• Texto de lectura:
Una radicalización perversa

Una gran parte de nuestra ciudadanía -tengo para mí que es una mayoría clara- deplora profundamente lo que está sucediendo en la vida política española. No puede expresar con claridad y con fuerza ese sentimiento porque, de un lado, la estructura de la sociedad civil es todavía pobre y de otro por el comportamiento sectario de los medios de comunicación. Pero que nadie piense que lo que reflejan esos medios define la auténtica realidad del país. Sería un grave error.

La dialéctica cada vez más agresiva y vociferante del PP y del PSOE, además de molesta y aburrida, es injustificable y realmente peligrosa. La polarización está creciendo y desarrollándose de forma incontrolada desplazando a ambos partidos a sus ideologías y actitudes clásicas y extremas, eliminando o silenciando a los moderados, simplificando de forma grosera y aún ridícula sus mensajes, reviviendo ensueños y fantasmas históricos, sembrando y recogiendo odios de una intensidad desconocida y aplicando la doble moral de forma automática sin el menor pudor, con una dolorosa desfachatez. Por su parte, los medios de comunicación participan en estas pendencias y desencuentros con mucha más pasión y sectarismo que los propios partidos combatientes. Se deleitan, se regodean en ello. Arriman el ascua a todas las sardinas propias o ajenas y desvelan sin cesar -como si se tratara de programas de corazón- nuevas causas o razones para el divorcio y el enfrentamiento.

• Ejercicio: En el texto sobre la radicalización política, identifica todas las acciones que la polarización lleva a cabo según la frase que empieza por «La polarización está creciendo», desde «desplazando» hasta el final de esa frase. Para resolver esta actividad no hace falta consultar los registros.

• Registros extraídos:
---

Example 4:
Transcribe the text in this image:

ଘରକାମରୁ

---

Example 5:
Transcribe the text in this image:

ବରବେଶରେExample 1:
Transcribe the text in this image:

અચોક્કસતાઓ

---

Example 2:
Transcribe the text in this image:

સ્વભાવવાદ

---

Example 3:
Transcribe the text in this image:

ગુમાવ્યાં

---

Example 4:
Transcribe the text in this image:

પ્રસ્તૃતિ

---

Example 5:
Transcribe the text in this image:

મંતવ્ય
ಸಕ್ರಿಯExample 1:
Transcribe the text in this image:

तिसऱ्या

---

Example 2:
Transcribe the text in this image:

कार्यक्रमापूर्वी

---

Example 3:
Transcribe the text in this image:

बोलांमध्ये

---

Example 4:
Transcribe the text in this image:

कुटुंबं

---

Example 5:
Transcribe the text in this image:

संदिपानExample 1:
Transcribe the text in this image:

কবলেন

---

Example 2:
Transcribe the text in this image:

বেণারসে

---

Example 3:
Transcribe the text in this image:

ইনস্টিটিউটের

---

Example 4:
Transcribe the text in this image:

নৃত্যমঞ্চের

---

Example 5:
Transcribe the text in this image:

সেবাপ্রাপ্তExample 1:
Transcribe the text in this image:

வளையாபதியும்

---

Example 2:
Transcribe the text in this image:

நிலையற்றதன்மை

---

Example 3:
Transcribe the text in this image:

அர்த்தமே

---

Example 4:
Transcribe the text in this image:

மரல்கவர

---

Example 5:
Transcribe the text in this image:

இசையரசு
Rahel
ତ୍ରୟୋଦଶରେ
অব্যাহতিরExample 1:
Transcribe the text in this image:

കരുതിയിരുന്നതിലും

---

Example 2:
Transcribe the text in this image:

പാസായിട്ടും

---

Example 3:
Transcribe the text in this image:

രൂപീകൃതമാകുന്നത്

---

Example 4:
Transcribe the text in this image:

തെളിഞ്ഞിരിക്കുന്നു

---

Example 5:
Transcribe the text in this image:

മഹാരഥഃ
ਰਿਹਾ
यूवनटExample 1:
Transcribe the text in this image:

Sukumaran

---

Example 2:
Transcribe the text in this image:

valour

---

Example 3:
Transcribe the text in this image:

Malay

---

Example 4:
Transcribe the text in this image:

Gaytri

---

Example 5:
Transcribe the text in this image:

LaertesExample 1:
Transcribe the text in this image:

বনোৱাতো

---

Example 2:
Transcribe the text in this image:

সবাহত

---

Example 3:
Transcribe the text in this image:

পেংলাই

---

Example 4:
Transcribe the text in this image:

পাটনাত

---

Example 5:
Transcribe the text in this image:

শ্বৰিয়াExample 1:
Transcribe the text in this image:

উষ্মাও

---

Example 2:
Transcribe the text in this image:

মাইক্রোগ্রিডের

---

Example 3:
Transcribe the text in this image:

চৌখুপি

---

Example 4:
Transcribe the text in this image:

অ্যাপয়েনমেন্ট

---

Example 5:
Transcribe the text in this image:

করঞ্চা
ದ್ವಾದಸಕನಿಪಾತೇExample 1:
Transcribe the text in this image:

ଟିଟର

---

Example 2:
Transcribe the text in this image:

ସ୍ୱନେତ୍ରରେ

• Respuesta escrita:
1. Desplaza a ambos partidos a sus ideologías y actitudes clásicas y extremas.
2. Elimina o silencia a los moderados.
3. Simplifica de forma grosera y aún ridícula sus mensajes.
4. Revive ensueños y fantasmas históricos.
5. Siembra y recoge odios de una intensidad desconocida.
6. Aplica la doble moral de forma automática, sin el menor pudor y con una dolorosa desfachatez.